Some tattooers, yearning after perfection, employ, at large wages, one or two men of the commonest order--vile fellows, utterly regardless of appearances, upon whom they first try their patterns and practise generally.

Their backs remorselessly scrawled over, and no more canvas remaining, they are dismissed and ever after go about, the scorn of their countrymen.
Hapless wights! thus martyred in the cause of the Fine Arts.
Beside the regular practitioners, there are a parcel of shabby, itinerant tattooers, who, by virtue of their calling, stroll unmolested from one hostile bay to another, doing their work dog-cheap for the multitude.

They always repair to the various religious festivals, which gather great crowds.

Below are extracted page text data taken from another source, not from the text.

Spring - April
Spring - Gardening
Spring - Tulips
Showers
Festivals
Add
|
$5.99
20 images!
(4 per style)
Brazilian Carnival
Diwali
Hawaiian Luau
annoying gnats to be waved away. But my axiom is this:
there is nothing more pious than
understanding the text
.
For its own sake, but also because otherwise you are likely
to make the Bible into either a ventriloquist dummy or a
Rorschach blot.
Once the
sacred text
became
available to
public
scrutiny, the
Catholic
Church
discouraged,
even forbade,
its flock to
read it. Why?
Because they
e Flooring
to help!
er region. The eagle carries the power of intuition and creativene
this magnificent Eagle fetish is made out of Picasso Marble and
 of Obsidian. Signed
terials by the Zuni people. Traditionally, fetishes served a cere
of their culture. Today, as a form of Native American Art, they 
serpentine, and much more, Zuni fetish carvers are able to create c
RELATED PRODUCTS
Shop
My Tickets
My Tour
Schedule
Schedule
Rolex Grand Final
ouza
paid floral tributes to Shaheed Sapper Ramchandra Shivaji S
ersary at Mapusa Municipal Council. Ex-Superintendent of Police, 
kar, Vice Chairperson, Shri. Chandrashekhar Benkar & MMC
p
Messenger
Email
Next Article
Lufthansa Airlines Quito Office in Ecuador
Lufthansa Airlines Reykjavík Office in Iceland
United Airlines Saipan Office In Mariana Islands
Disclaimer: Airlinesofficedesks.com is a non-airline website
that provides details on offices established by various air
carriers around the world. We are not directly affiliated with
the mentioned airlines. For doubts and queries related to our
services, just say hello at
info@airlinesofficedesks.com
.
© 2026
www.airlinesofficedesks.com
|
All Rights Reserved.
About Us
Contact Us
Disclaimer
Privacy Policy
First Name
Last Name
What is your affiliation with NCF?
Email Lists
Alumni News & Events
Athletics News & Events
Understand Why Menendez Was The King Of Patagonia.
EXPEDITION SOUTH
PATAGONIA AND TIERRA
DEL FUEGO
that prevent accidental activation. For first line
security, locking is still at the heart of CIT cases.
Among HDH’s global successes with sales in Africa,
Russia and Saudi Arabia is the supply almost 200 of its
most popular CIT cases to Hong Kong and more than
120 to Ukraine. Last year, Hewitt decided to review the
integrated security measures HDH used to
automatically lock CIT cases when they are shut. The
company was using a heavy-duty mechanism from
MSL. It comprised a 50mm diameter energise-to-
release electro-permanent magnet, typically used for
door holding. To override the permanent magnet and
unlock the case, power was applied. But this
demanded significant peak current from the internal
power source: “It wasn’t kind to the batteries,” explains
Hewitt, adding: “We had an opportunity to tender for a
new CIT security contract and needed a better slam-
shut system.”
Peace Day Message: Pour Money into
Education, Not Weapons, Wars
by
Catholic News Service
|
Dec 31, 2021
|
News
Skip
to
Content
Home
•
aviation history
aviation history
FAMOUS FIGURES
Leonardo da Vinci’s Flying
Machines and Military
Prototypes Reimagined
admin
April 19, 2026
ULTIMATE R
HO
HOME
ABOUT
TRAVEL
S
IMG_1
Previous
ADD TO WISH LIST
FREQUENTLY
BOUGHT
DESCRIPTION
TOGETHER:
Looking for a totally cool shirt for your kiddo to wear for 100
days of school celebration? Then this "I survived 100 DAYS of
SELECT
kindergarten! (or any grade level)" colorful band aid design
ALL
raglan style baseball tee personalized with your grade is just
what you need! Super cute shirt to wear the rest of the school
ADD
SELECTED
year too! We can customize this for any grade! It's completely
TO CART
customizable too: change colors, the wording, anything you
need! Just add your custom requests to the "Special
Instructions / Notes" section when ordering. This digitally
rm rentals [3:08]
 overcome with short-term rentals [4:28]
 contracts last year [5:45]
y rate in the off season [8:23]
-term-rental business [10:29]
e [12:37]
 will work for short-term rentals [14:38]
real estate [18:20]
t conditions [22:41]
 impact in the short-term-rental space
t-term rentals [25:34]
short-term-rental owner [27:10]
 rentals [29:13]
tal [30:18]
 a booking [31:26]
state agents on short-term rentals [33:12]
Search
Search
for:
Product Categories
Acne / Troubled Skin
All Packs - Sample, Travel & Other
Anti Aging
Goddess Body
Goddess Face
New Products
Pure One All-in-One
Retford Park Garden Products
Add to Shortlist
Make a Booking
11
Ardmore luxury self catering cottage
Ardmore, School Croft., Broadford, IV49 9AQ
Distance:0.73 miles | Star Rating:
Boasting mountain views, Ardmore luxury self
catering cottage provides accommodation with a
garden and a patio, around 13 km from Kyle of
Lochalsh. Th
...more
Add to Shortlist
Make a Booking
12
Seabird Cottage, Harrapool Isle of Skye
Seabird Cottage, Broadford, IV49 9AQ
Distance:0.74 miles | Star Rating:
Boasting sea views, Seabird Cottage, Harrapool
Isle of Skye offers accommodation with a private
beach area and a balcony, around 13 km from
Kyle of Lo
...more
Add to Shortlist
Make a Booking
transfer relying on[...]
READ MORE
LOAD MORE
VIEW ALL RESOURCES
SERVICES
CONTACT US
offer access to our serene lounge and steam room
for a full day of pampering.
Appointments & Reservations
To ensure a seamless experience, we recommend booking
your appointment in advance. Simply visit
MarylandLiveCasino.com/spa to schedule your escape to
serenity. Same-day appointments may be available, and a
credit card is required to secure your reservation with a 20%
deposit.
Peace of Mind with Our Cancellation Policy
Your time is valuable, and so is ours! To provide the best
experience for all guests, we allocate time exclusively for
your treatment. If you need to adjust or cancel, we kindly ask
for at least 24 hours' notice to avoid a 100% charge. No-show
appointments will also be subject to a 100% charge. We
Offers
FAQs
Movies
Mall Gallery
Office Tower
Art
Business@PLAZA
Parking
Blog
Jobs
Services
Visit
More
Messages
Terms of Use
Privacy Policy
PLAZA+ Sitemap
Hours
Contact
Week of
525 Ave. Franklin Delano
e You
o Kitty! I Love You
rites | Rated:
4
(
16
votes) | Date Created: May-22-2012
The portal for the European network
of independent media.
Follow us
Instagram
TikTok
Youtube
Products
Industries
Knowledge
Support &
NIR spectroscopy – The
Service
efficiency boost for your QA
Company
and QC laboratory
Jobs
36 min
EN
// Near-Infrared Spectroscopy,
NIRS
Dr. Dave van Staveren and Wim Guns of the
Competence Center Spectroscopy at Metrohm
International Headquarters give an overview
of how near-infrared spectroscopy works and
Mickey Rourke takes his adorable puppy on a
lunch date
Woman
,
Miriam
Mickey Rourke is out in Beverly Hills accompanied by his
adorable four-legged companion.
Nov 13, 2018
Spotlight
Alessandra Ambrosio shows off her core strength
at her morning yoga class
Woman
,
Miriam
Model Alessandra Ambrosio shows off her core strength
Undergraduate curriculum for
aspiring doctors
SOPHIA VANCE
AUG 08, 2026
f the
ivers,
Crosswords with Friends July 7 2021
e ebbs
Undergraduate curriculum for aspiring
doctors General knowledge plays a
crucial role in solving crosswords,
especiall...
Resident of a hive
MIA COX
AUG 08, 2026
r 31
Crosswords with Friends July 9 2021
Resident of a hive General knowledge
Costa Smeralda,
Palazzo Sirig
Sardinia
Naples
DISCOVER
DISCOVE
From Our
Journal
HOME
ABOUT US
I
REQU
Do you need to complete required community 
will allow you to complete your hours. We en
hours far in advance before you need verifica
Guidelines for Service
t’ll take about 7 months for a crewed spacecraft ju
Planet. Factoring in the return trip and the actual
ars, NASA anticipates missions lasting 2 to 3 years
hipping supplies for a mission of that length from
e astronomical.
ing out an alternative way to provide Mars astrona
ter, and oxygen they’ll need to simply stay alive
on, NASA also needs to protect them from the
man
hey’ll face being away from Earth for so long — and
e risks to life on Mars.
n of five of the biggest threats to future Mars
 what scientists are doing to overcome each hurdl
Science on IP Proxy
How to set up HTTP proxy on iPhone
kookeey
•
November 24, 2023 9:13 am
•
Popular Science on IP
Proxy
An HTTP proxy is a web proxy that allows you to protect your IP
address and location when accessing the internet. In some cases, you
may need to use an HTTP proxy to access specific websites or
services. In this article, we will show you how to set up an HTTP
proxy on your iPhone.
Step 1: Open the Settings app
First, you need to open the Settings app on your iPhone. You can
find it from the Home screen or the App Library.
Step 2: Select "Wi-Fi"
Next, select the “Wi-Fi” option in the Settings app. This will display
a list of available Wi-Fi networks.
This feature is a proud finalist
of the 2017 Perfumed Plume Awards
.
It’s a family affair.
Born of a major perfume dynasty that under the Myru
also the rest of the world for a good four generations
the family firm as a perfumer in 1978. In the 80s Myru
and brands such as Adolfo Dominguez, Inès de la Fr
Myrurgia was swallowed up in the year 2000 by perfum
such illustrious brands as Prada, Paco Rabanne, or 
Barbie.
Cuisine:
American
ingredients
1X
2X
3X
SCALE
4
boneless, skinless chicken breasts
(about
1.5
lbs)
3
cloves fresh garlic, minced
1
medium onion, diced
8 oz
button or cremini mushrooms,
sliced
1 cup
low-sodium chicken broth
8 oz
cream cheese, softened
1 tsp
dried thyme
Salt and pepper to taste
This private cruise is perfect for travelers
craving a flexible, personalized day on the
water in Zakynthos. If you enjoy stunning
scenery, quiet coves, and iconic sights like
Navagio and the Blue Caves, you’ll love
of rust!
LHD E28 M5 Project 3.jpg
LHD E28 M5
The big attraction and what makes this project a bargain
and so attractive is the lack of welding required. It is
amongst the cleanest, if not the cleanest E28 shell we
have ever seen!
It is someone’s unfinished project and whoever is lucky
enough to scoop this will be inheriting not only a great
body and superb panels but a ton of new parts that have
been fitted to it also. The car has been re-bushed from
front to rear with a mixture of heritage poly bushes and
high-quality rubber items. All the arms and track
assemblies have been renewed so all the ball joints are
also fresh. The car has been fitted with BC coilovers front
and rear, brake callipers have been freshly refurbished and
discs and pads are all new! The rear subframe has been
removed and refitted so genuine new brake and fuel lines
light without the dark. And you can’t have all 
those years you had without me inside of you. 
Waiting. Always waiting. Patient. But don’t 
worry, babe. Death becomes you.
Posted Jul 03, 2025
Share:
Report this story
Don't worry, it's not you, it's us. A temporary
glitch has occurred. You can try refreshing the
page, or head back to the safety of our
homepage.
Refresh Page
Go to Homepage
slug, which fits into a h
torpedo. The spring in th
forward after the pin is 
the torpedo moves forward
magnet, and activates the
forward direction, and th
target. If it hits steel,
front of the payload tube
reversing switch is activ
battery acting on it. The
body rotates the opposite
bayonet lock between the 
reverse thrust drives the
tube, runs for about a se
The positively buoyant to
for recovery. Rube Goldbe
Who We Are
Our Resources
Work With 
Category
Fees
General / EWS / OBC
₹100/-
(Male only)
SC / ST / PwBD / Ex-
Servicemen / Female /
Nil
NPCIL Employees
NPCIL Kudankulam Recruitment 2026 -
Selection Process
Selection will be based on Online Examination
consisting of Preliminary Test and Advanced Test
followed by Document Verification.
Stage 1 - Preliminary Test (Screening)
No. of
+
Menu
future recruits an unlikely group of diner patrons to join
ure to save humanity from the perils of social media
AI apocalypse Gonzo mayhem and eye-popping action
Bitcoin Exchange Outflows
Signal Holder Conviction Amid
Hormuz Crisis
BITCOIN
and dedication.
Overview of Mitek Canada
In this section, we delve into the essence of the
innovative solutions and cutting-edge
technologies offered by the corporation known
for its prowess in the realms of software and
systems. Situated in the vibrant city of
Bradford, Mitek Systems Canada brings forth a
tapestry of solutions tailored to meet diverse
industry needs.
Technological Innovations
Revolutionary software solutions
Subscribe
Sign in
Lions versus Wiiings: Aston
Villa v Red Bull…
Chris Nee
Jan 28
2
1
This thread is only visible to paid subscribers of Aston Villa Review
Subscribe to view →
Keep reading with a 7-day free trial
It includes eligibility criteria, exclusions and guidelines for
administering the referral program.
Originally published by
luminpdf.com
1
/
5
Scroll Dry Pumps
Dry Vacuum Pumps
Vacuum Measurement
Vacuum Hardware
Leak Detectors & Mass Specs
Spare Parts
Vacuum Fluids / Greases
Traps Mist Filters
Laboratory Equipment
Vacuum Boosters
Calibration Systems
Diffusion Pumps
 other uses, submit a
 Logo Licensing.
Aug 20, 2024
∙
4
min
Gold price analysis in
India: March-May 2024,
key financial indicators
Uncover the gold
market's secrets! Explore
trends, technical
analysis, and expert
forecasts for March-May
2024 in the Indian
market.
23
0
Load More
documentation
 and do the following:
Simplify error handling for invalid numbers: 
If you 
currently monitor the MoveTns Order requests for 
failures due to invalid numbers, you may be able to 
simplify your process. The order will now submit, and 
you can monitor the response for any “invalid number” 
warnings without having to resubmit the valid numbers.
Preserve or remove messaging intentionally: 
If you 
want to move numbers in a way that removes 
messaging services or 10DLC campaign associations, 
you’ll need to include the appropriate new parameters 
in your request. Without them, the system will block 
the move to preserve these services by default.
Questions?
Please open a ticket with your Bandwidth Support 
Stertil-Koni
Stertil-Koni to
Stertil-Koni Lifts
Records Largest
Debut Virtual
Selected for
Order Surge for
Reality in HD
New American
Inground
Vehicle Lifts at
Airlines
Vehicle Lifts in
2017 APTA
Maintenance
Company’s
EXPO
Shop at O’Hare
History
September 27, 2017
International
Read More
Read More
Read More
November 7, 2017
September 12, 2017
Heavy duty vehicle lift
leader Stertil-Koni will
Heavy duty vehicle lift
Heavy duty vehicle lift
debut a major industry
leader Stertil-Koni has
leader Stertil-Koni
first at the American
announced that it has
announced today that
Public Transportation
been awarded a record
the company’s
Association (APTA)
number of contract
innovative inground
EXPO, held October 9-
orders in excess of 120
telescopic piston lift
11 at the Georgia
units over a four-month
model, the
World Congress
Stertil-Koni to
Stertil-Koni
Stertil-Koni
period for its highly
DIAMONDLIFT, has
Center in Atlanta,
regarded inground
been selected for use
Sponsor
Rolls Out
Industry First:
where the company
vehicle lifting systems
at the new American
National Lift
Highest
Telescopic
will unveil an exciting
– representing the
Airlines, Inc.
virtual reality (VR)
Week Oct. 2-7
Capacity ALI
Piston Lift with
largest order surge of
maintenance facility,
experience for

When these are concluded, and the places where they are held vacated even by the tattooers, scores of little tents of coarse tappa are left standing, each with a solitary inmate, who, forbidden to talk to his unseen neighbours, is obliged to stay there till completely healed.

The itinerants are a reproach to their profession, mere cobblers, dealing in nothing but jagged lines and clumsy patches, and utterly incapable of soaring to those heights of fancy attained by the gentlemen of the faculty.
All professors of the arts love to fraternize; and so, in Hannamanoo, the tattooers came together in the chapters of their worshipful order.